“I need to find a user by his job title but Power Automate keeps asking for email or id, how can I use his role property instead?”
When you’re looking for more information about a user, you probably use the ‘Get user profile’ action. You input the user email or his id, and it’ll return his whole user profile. But what if you don’t have his email nor user id? What if you’ve got e.g. his job title, or a unique user code in your organisation? How do you find such user?
Use an HTTP request via Graph API
Since the default action won’t help (unless you want to get all users and then filter with the ‘Filter array’ action) you’ll have to look elsewhere. And the place to look is an HTTP request.

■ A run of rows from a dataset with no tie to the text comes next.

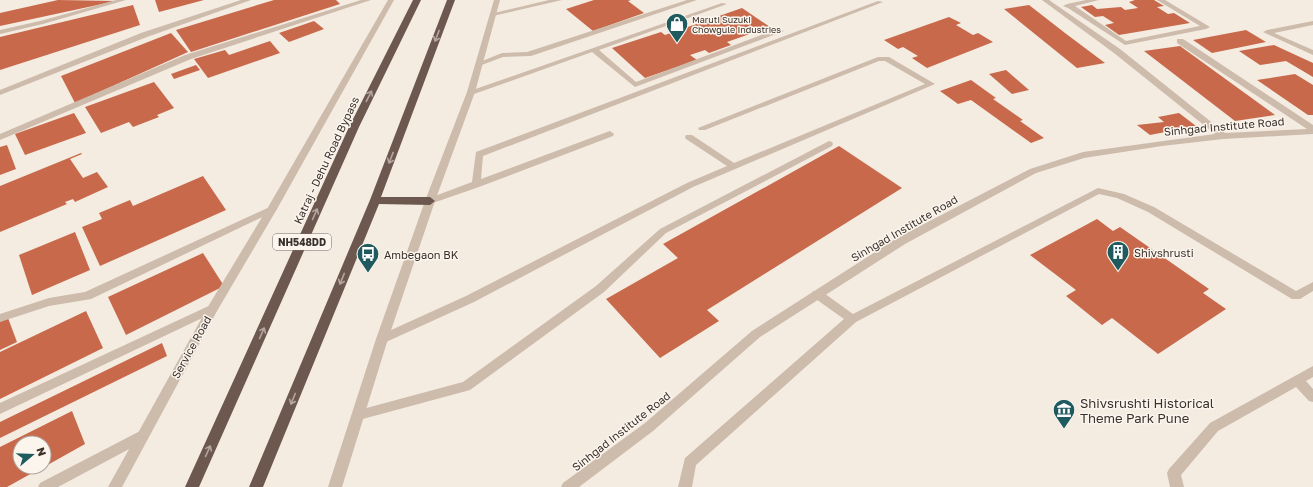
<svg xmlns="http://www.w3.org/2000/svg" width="1313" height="487" viewBox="0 0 1313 487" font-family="'Golos Text',sans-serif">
  <rect width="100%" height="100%" fill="#f4ebe1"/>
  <g fill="#c8694b">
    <polygon points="58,0 116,1 0,26 0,13"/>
    <polygon points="155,0 204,0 159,12"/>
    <polygon points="274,0 336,0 340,4 191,52 176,30"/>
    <polygon points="594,0 631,0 628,1 644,13 593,31 566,9"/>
    <polygon points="1135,0 1154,0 1164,6 1157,7 1168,14 1174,13 1190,23 1119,35 1105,25 1114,23 1103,16 1095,17 1081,7 1092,5 1097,9 1121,7 1125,10 1138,8 1129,2"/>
    <polygon points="133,5 140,25 0,70 0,37"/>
    <polygon points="1029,5 1065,33 1105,63 1077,68 1004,9"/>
    <polygon points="742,8 770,27 727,42 731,45 709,53 705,50 690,55 697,60 645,78 612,48 661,32 665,35"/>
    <polygon points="949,17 961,23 956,25 973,35 978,33 993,42 927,68 912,58 918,56 903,47 898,49 884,40"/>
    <polygon points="314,21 324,29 289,42 279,33"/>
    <polygon points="1246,30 1266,42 1212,53 1193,40"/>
    <polygon points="171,33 188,52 75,103 61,76"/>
    <polygon points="270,41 280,53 208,78 194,59 225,50 229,55"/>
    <polygon points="1274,45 1313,63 1313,77 1286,61 1260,65 1239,51"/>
    <polygon points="1180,46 1275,115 1235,121 1144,51"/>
    <polygon points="196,65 200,70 174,79 171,74"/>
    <polygon points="1006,70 1029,90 1012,94 989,74"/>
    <polygon points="1295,74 1313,85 1313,115 1308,115 1257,80"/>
    <polygon points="971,80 996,98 993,99 1023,120 1020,121 1044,138 1031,143 971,100 958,104 940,91"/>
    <polygon points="154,82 174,108 157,115 159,117 133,127 129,122 101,133 85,107"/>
    <polygon points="74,113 86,133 25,155 15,134"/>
    <polygon points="1179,113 1196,126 1150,135 1137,125 1164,122 1158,117"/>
    <polygon points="7,145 16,169 0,175 0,147"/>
    <polygon points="839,146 902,188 707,310 719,321 660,358 606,299 678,258 663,244"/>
    <polygon points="81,153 82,154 70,159 83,178 97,172 108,187 75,202 73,199 65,202 67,204 0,232 0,186"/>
    <polygon points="203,176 226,210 100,266 82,227 102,219 99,213 130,200 133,206"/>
    <polygon points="1097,219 1113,231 1120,227 1209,289 1203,293 1226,309 1158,354 1112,318 1102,325 1066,296 1076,290 1030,255"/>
    <polygon points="75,232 90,270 32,295 19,255"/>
    <polygon points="203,253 224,286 126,335 108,297"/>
    <polygon points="86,311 103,348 0,399 0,352"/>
    <polygon points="8,318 17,342 0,350 0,322"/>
    <polygon points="162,343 167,356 0,438 0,422"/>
    <polygon points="72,411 85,444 44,467 44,443 20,443 20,467 43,467 7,487 0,487 0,447"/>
  </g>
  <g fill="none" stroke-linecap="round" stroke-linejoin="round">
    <g fill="#cdbbac" fill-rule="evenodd">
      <polygon points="116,0 126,0 43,24 0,34 0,30 40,21"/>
      <polygon points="361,0 371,0 191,59 0,140 0,134 185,55"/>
      <polygon points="549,0 562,0 493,16 490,14"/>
      <polygon points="687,0 697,0 531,56 503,57 479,66 475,64 502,53 527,52"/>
      <polygon points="878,1 883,2 483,156 481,179 607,132 610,131 614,134 613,136 479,187 430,204 425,201 427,199 472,182 476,152"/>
      <polygon points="722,3 727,4 599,50 636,82 777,29 784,31 635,87 592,52 474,94 468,94 467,92"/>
      <polygon points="878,57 889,57 935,84 693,187 474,302 386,342 382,344 378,342 376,339 378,336 466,296 687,183 727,166 686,139 685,137 686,135 692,135 734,163 925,84 885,61 879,61 705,130 699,130 698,128"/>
      <polygon points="829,141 832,142 833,144 832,146 666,233 604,292 470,390 359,420 355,419 353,415 355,411 359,410 463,382 596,286 660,229"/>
      <polygon points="1098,188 1124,194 1154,207 1296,291 1313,282 1313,291 1300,299 1292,299 1148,212 1117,198 1099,194 856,322 696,465 692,487 678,487 685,458 844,319 813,297 812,294 813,291 821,291 853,314"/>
      <polygon points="213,304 217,305 218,308 217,311 0,414 0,403"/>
      <polygon points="142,430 146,432 148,436 146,440 58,487 38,487 40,483"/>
    </g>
    <g fill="#cdbbac" fill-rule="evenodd">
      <polygon points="241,0 251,0 147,37 0,95 0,90 141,33"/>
      <polygon points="1042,0 1049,0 1120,49 1225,133 1307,129 1177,43 1177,39 1183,39 1313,125 1313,134 1223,139 1162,146 1084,158 1036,173 905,244 760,337 653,431 579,487 561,487 563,483 645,423 752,331 897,238 1030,169 1083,152 1215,134 1114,53"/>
      <polygon points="1086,0 1099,0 1075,6 1126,41 1200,26 1157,0 1165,0 1210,27 1206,29 1125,45 1068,8 1063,6 1067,4"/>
      <polygon points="1313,21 1313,25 1274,33 1313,50 1313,55 1263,32 1267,30"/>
      <polygon points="272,206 277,209 275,211 91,299 49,306 0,322 0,314 49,298 85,292"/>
      <polygon points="1313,366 1313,377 1306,381 1313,389 1313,402 1309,401 1296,387 1218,431 1181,475 1184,487 1170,487 1167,473 1169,469 1210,423"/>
    </g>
    <g fill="#cdbbac" fill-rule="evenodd">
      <polygon points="388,0 394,0 277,209 217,311 122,487 108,487 209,305 267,209"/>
      <polygon points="494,0 500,0 475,92 435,201 388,339 342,487 328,487 376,339 425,201 467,92"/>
    </g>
    <g fill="#6c584f" fill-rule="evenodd">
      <polygon points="413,0 421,0 359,127 199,487 185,487 349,127"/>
      <polygon points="447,0 455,0 381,197 430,197 435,201 430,205 379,204 263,487 249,487 370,200"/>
    </g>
  </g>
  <defs><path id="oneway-shaft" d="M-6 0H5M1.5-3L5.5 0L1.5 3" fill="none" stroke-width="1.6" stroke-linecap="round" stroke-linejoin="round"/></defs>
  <g stroke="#b4a69e">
    <use href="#oneway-shaft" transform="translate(437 36) rotate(111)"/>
    <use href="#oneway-shaft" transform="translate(369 96) rotate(-63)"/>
    <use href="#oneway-shaft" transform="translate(391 158) rotate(111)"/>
    <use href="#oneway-shaft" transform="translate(315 214) rotate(-66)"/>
    <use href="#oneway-shaft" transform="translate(342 279) rotate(112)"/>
    <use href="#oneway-shaft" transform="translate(262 333) rotate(-66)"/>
    <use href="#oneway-shaft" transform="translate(293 399) rotate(112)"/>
    <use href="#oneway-shaft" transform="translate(208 451) rotate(-66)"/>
  </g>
  <defs>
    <g id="shop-pin" transform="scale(1.15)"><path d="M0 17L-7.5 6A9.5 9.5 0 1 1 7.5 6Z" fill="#1f5a5e" stroke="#fbf5ee"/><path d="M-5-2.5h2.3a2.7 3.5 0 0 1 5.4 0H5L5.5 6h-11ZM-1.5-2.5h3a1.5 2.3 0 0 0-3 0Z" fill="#fff"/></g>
    <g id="building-pin" transform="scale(1.15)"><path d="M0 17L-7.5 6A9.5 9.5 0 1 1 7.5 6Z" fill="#1f5a5e" stroke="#fbf5ee"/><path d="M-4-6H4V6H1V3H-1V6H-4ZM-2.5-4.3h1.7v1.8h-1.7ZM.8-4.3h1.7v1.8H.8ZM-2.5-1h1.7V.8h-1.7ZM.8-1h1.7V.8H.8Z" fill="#fff"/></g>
    <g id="bus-pin" transform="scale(1.15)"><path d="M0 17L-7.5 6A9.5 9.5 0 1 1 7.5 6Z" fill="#1f5a5e" stroke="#fbf5ee"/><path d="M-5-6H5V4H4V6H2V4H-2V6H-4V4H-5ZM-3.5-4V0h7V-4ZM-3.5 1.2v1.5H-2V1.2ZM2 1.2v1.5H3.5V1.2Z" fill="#fff"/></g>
    <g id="museum-pin" transform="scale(1.15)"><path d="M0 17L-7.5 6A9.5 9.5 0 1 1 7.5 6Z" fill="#1f5a5e" stroke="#fbf5ee"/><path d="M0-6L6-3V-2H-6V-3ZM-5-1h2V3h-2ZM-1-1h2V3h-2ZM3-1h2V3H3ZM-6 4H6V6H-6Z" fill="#fff"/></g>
  </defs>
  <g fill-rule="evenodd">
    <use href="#shop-pin" x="677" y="24"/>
    <use href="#building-pin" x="1118" y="252"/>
    <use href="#bus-pin" x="368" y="254"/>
    <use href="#museum-pin" x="1064" y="410"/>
  </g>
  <g text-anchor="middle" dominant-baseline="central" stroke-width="3" stroke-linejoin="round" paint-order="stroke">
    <g font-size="9" fill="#3b302b" stroke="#fbf5ee" text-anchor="start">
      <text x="692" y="19">Maruti Suzuki<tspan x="692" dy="10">Chowgule Industries</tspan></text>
    </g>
    <rect fill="#fbf5ee" stroke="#756b66" stroke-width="1" x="273" y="234" width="58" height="16" rx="3"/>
    <g font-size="10" font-weight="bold" fill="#3b302b">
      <text x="302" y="242">NH548DD</text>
    </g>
    <g font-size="11" fill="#3b302b" stroke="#fbf5ee">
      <text transform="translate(1224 126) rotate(-5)">Sinhgad Institute Road</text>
      <text transform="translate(326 160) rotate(-65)">Katraj - Dehu Road Bypass</text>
      <text transform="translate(904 228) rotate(-30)">Sinhgad Institute Road</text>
      <text transform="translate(191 347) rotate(-61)">Service Road</text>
      <text transform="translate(621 431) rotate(-38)">Sinhgad Institute Road</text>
    </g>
    <g font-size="11" fill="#3b302b" stroke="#fbf5ee" text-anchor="start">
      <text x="1134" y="252">Shivshrusti</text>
      <text x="384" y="254">Ambegaon BK</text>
    </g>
    <g font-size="13" fill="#3b302b" stroke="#fbf5ee" text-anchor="start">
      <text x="1080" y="403">Shivsrushti Historical<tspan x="1080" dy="15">Theme Park Pune</tspan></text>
    </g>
  </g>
  <g transform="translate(32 455) rotate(71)"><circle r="19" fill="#fbf5ee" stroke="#aea6a0"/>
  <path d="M0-3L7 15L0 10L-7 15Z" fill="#1f5a5e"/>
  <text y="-6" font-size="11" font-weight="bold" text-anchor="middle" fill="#3b302b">N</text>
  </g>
</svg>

You’re looking for a user, meaning the endpoint to call is /users.
Method: GET
Uri:
https://graph.microsoft.com/v1.0/users
But such request would give you all the users, you don’t want that. You want only the users that fit a condition, a filter in the format below:
https://graph.microsoft.com/v1.0/users?$filter=<property> eq '<value>'
While you might be tempted to use this request in the Office 365 Users action ‘Send an HTTP request’, don’t. At the time of this article it’s not working.
Use the ‘Send an HTTP request’ action from the Office 365 Groups instead.
The response will be a JSON with all the users fitting the condition where you can extract the information directly with an expression.
Summary
When an action won’t help, use an HTTP request. While Power Automate has an action to get user profile, you can’t use it to find users using a different property than email or id. Luckily there’s a workaround by adding the filter directly into a request to Graph API. Add the $filter parameter, pick which property it should search in, and the value to look for.